Nasdaq Liffe Markets Issue Selection Process

by Howard Simons, NQLX's Special Academic Advisor.

Financial markets exist in large part as risk transference and liquidity provision mechanisms, so they should be designed to accommodate the inevitable wild markets and volatility surges. How did Nasdaq Liffe Markets account for this in its process of selecting which stocks to underlay its single stock futures (SSFs)?

First, SSFs have a massive advantage over alternative products in their ability to handle specific security risk as opposed to general market, or systemic, risk. After all, if you want to adjust your risk exposure to IBM, then trade IBM futures, not S&P 500 futures. This argues that the availability of SSFs should be a function, in part, of the specific risk for each security.

Second, the best place to measure volatility is the one market dependent thereon, options. If we view options as a form of insurance – and we should - then volatility represents the price traders are willing to pay for a measure of certainty. High volatility indicates demand for risk protection, and it is the job of exchanges to answer this call. Another consideration here is the likely synergies between options trading and SSF trading.

Finally, exchanges need to remember a truism from the petroleum industry, and that is the best place to look for oil is where you’ve already found it. Quite simply, there’s no better indication of the market’s demand for risk management and price discovery than existing trade volume.

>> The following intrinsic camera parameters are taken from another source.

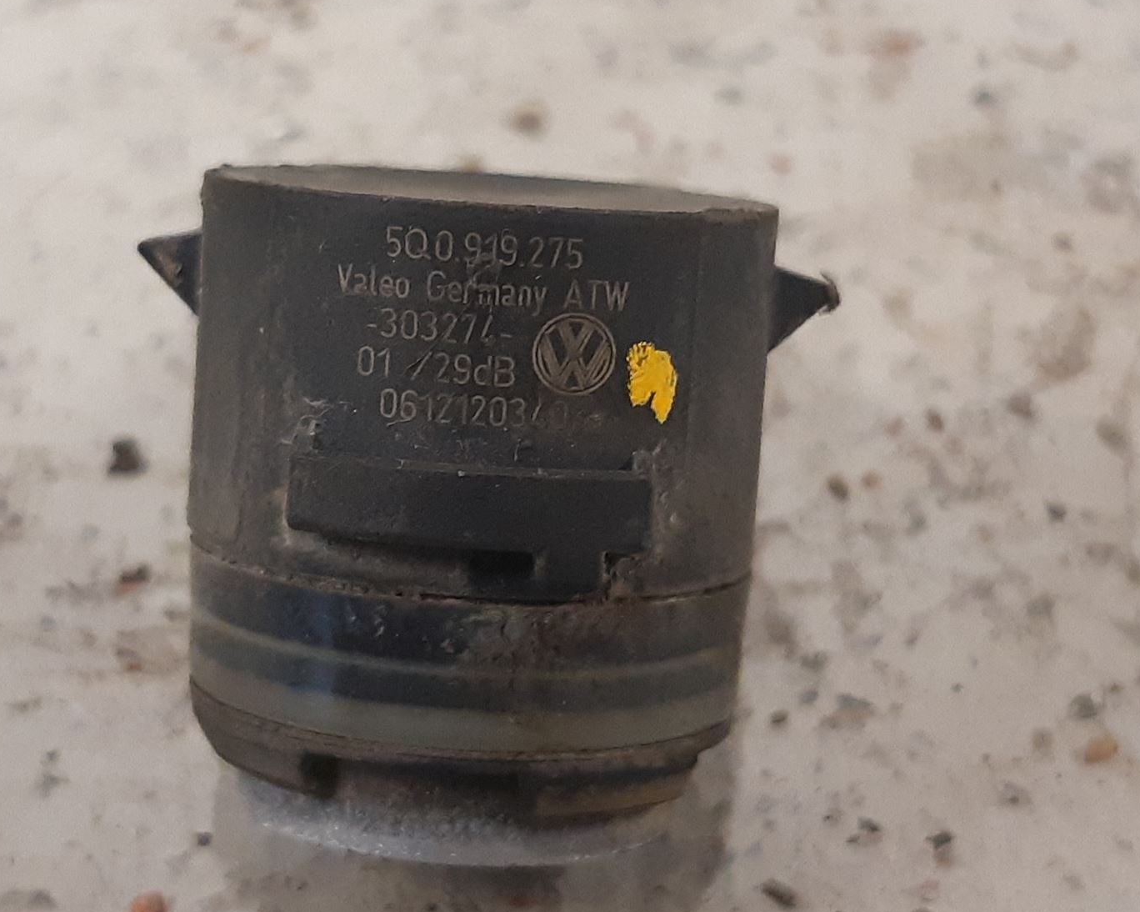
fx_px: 1282
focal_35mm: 38
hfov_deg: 47.8
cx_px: 497
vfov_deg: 39.0
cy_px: 363
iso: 250
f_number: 1.7
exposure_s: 1/50
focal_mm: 3.93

The Proof Is In The Pudding
Will exchanges paying attention to their customers’ interests as defined above lead to successful SSF products? Empirical evidence suggests combining these factors into a proprietary objective function can be confirmed by trading volume in individual equity options, the products most similar to SSFs. Our research indicates that combining the variables linked to customer demand is rewarded with exponentially accelerating volume.

The implications of this objective function for SSF acceptance are astonishing. The very phenomena that produce backward bending volume curves elsewhere, such as overnight and early morning gaps, high volatility, and a great deal of stock specific risk should increase demand for SSFs.